This kind of dividing cosmic history in three phases always make me wonder why - when assuming inflation - we still put the big bang singularity (purely hypothethical and only derived from GR without QM, which then only shows that GR is incomplete and one needs a full theory combining GR and QM to say something meaningfull about this) in front of this, while the inflationary period might have a totally different history (the history of the cosmos before inflation started) and is largely unknowable, as also is probably eternal into the past (there is no a priori reason to assume time itself or the universe as a whole had a finite history - with what could the universe have begun?).

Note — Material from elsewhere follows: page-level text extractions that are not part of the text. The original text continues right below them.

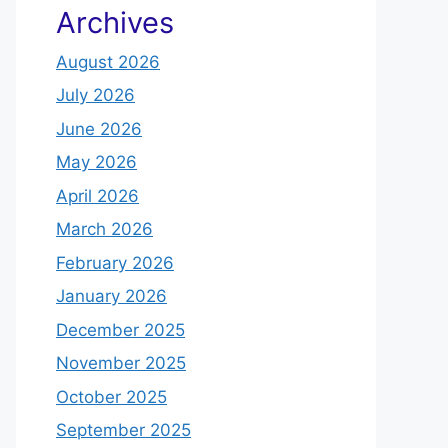
Archives
August 2026
July 2026
June 2026
May 2026
April 2026
March 2026
February 2026
January 2026
December 2025
November 2025
October 2025
September 2025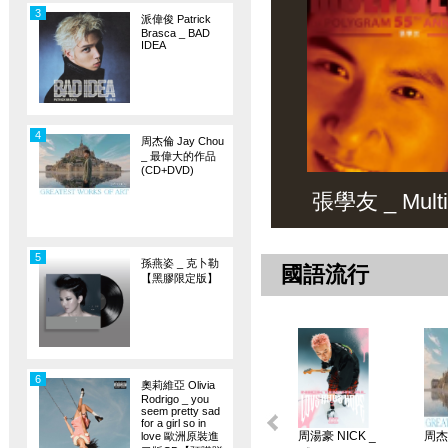
3
派偉俊 Patrick
Brasca _ BAD
IDEA
4
周杰倫 Jay Chou
_ 最偉大的作品
(CD+DVD)
張學友 _ Multiv
5
孫燕姿 _ 克卜勒
國語流行
【黑膠限定版】
6
奧莉維亞 Olivia
Rodrigo _ you
seem pretty sad
for a girl so in
周湯豪 NICK _
周杰倫
love 歐洲原裝進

Inflationary period: it depends on which model of inflation one talks here, but in many inflation models inflation is future eternal, and thus it can not simply be assumed that our universe happened to "condense out" from the inflationary space soon after inflation started, as it could as well have lasted an arbitrary amount of time after inflation started before our universe came to be.

PeterDonis
Mentor
2020 Award
why - when assuming inflation - we still put the big bang singularity (purely hypothethical and only derived from GR without QM, which then only shows that GR is incomplete and one needs a full theory combining GR and QM to say something meaningfull about this) in front of this
Who is this "we" who does this? AFAIK this is not what is done in actual textbooks and peer-reviewed papers. Pop science presentations are another matter, but that's why we advise people here on PF not to try to learn science from pop science presentations.

Who is this "we" who does this? AFAIK this is not what is done in actual textbooks and peer-reviewed papers. Pop science presentations are another matter, but that's why we advise people here on PF not to try to learn science from pop science presentations.
It does happen in scientific lectures too.

PeterDonis
Mentor
2020 Award
It does happen in scientific lectures too.
Can you give an example?